# Little white creatures



## jeff20578 (Mar 3, 2009)

i have been gone for about a week an noticed that i have a fair amount of these little white bugs swimming and clinging onto my tank 

i assume i probably dont want them in there and would like to know if there is a way to eliminate them?


----------



## Pasfur (Mar 29, 2008)

You want them. They should be copepods and amphipods, introduced from live rock and sand. They are a great natural food source for your fish.


----------



## Kellsindell (Sep 15, 2008)

I agree with this. Do they look like little commas swimming around very poorly? or walking around on the sand and glass? that's going to be an amphipod.


----------



## aquakid (Jun 22, 2008)

Send me a private message with pics. I'm usually pretty good at identifying these things.


----------



## Pasfur (Mar 29, 2008)

Or, perhaps, here is an interesting idea....

Post pictures publicly so that we can all benefit from this thread.


----------



## Kellsindell (Sep 15, 2008)

Pasfur said:


> Or, perhaps, here is an interesting idea....
> 
> Post pictures publicly so that we can all benefit from this thread.


:lol:


----------



## Mike (Jul 16, 2006)

Pasfur said:


> Or, perhaps, here is an interesting idea....
> 
> Post pictures publicly so that we can all benefit from this thread.

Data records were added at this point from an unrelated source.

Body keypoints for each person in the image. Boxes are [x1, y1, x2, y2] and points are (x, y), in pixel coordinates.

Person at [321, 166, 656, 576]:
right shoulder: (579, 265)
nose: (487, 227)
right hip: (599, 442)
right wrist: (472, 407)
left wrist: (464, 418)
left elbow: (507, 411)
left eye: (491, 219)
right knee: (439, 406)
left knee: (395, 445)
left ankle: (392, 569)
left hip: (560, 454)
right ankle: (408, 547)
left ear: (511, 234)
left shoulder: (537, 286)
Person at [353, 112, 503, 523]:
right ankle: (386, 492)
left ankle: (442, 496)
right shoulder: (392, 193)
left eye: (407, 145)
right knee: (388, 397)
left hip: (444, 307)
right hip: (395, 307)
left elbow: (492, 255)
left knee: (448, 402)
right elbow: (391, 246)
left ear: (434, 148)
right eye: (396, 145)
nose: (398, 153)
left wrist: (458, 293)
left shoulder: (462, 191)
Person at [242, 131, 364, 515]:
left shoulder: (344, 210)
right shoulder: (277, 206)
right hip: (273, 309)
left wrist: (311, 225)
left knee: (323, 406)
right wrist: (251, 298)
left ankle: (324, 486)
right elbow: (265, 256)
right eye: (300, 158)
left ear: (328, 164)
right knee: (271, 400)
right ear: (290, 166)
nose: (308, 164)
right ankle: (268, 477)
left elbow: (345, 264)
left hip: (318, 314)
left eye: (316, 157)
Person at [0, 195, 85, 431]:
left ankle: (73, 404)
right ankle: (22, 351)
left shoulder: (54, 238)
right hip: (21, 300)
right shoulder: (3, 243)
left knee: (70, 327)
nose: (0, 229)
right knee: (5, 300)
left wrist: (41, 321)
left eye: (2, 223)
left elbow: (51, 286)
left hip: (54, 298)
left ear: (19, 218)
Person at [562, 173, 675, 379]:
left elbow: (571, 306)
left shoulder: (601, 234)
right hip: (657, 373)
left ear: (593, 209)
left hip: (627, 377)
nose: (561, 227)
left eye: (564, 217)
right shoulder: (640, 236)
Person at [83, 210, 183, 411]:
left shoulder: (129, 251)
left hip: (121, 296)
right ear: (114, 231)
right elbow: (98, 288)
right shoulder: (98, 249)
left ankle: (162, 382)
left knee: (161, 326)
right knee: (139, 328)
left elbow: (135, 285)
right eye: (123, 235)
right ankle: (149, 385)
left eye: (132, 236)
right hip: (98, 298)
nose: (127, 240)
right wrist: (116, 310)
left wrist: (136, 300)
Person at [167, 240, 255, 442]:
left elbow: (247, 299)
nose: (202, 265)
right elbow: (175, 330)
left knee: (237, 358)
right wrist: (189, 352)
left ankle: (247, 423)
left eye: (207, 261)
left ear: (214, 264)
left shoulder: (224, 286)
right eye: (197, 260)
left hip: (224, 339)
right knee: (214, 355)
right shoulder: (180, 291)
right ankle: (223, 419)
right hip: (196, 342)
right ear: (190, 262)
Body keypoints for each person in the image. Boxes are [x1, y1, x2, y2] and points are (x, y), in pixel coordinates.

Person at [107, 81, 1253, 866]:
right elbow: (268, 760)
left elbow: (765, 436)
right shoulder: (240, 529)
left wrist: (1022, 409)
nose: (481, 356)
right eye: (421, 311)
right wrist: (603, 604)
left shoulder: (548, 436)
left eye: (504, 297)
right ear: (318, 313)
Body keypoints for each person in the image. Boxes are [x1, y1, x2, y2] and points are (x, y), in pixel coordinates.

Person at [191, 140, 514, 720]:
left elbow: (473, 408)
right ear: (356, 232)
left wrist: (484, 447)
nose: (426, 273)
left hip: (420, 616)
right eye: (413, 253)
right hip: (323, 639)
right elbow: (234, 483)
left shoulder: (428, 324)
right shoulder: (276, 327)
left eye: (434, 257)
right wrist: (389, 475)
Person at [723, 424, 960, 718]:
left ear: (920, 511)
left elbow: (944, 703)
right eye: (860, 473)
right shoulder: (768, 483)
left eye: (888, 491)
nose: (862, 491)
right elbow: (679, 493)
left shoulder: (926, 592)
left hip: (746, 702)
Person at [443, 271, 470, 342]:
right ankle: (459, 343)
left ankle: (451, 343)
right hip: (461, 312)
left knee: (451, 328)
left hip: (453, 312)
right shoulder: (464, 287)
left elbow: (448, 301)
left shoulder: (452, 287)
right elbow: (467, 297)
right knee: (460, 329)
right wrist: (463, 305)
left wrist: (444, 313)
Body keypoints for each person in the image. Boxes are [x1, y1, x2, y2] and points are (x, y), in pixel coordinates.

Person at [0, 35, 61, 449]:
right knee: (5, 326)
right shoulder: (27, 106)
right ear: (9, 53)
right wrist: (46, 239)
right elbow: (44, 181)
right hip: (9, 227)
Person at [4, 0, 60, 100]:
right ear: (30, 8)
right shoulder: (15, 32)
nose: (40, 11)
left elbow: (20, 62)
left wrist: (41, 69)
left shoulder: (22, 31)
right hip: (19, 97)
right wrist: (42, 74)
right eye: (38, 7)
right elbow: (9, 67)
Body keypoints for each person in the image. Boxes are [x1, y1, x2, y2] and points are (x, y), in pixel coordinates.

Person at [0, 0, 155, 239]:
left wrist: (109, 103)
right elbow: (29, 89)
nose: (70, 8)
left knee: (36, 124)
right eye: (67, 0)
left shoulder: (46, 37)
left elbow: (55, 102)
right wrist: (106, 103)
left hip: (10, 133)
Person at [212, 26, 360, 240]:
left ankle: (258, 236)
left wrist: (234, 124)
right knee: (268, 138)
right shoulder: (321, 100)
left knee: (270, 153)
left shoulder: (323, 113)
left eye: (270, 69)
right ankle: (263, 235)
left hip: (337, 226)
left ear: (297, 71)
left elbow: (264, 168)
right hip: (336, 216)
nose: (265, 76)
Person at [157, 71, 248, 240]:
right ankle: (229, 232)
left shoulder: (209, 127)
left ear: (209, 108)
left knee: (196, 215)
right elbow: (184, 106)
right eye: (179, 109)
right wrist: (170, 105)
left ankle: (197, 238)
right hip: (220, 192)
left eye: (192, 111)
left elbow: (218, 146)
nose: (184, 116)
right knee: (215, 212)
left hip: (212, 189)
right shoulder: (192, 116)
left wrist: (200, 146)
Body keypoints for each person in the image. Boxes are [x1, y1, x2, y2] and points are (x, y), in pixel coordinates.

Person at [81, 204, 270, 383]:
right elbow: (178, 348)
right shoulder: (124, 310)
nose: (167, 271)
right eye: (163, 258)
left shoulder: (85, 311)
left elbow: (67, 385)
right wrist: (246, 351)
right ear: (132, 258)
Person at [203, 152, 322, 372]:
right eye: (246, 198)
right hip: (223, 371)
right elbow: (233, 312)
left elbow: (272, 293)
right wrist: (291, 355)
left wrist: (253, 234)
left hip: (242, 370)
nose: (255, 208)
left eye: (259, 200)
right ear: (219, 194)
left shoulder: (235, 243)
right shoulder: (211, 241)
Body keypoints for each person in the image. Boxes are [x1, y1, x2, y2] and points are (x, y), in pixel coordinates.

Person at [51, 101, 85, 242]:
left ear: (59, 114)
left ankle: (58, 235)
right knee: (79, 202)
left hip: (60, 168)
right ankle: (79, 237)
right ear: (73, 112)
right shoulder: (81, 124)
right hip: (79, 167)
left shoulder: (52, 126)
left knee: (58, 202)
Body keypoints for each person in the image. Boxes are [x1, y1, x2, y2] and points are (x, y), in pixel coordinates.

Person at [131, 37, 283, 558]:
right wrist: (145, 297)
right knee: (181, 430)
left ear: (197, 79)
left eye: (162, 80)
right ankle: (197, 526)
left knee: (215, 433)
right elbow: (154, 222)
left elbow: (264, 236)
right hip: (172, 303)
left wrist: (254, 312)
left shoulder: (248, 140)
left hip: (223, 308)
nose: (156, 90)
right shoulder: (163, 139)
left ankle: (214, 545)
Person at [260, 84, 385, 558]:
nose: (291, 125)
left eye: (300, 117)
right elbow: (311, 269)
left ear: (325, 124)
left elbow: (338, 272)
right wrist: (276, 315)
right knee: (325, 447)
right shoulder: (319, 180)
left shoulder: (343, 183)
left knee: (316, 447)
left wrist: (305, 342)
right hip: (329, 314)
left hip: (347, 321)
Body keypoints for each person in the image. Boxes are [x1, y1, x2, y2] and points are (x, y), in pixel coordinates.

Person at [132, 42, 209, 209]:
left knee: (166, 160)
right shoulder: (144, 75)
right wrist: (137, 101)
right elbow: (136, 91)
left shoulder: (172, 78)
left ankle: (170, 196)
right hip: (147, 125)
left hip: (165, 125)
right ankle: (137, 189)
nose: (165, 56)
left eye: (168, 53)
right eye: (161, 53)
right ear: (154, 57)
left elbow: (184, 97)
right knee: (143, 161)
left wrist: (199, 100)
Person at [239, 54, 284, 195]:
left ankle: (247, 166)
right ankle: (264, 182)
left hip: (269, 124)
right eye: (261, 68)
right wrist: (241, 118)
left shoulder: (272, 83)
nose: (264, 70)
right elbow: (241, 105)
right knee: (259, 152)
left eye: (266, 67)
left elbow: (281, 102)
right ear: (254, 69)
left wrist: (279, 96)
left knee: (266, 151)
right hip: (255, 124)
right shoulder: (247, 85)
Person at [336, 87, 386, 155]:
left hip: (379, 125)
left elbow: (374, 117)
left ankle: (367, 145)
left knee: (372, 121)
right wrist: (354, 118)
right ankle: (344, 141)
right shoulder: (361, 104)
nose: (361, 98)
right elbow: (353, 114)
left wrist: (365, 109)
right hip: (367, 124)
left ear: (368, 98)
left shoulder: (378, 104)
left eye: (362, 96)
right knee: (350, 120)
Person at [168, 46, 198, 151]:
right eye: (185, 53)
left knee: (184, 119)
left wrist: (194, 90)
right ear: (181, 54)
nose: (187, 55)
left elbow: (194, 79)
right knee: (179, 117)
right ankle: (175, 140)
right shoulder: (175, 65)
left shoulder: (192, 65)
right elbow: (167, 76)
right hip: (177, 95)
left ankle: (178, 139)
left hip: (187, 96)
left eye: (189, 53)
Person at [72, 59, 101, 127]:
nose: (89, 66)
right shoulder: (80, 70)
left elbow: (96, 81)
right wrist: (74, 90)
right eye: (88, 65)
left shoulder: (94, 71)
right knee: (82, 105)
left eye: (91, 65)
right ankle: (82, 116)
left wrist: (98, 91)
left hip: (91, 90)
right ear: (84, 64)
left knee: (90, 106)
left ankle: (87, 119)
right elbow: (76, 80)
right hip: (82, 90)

Ditto, please do post them publicly so that you can benefit from the community's collective experience and those with similar issues can benefit from yours.


----------



## Bartman (Mar 17, 2009)

I agree, post them publicly, this is how I learn


----------



## turk86 (Apr 7, 2009)

I too Agree, Please post some PICS!!


----------



## AaaRr (Mar 28, 2009)

I agree cause I think I have one or two of these but they are very very small and camera did not take a great picture but I will post what I have. It looks like a tiny tiny snail kind of cause it has little tentacle eyes and the shape could be snail shape but long wise... I took one and blew it off the glass to see if it could swim...it sank like a rock. :roll:
http://clancommission.net/aar/Fish Tank/SmallSnailMaybe-.JPG


----------